Yes, we're talking "Brainstorm" time and boy do I hate it.

It's not so much the idea of it. No, it's more the misuse of it. The insistence on holding one to make everyone on the team feel like we're all going someplace. The irrational belief that every problem can be solved in a group - especially those problems that simply require one person to sit down and write out a thought or two. The utopian business belief that useful ideas can be group-generated.

I think we all know what I'm talking about.

Here are a few things I've noticed happens in these "idea formation conferences".

1) One person dominates and everyone is frustrated.

2) Junior people wait to find out what Senior people say before they say anything.

3) (Conversely to the above) Junior people use it as a place to prove their value to Senior people and say whatever comes into their head.

4) Men and women flirt with each other shamelessly.

5) You find out the Woman at the whiteboard who is supposed to write everything doesn't write down what you said and you get frustrated - meanwhile she writes down what Frank says every time he says it.

6) You find out the Woman at the whiteboard has a tattoo of Chinese letters on the small of her back when her shirt rides up because she has to write at the top of the whiteboard. (And you wonder where she got it and what it means.)

7) Senior people use the Brainstorm to make sure their ideas win and pretend that the group came up with it and now endorses it.

8) You hear the same idea a hundred times even though it was no good the first time.

9) The people who think the number of ideas are more important than the quality of ideas feel a lot better.

10) After the meeting, the lowest person on the totem pole has to type it all up and send it out in an email.

11) You get an email 24 hours later that the lowest person on the totem pole has typed up with a long list of ideas from the brainstorm but none of it makes sense.


Unfortunately, I'm working at a place that's very very fond of them.

Now don't confuse what I'm saying here to be a condemnation of meetings where people hammer out something - a la "The Room" in sitcom and television writing.

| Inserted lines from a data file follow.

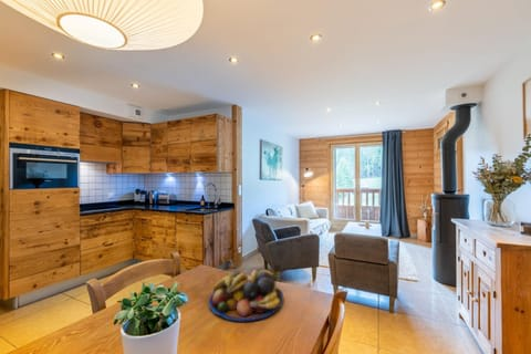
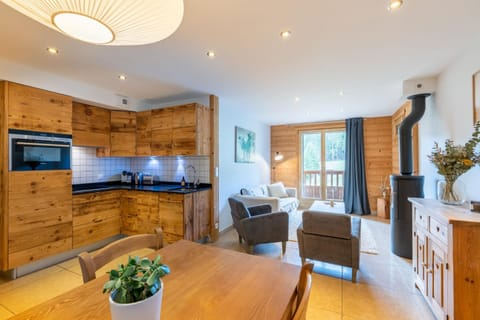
- fruit bowl [208,269,284,323]
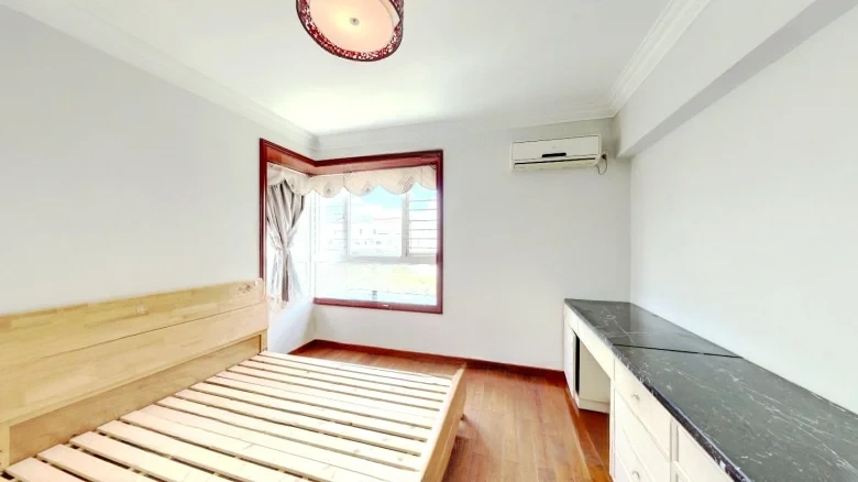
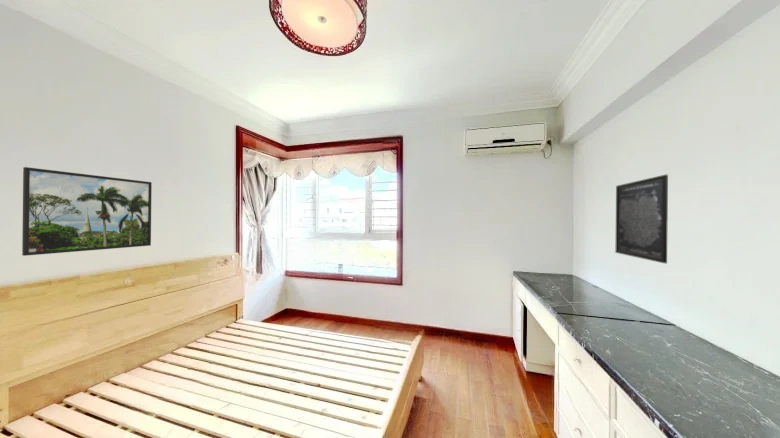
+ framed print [21,166,153,257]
+ wall art [614,174,669,264]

Nor is it a condemnation of large meetings where an open discussion between participants comes up with a thought.

These are often useful because they're spontaneous and specific, usually built around a concrete detail. They're not a conglomeration of people throwing things up at the barn to see what sticks.

Is there anything that can be brainstormed successfully? In my experience, yes, but only one thing. NAMES.

Okay, enough. Back your regularly scheduled blog about theatre and writing.

1 comment:

Dave Tutin said...

I could not agree more!

Brainstorming benefits only one group of people: those who have never had an idea in their lives.

If they had, they'd know it didn't come to them in a brainstorming meeting!

If you want to make yourself cringe check this out.
www.brainstorming.co.uk

The only thing worse than making idea-less people think they're having ideas is a company that makes money from the entire pointless process. Ahhhh!! They even have the nerve to say things like the "group leader will usually be you but you must make it look like you were chosen by the group rather than selecting yourself." I simply cannot believe they DARE put this crap in writing!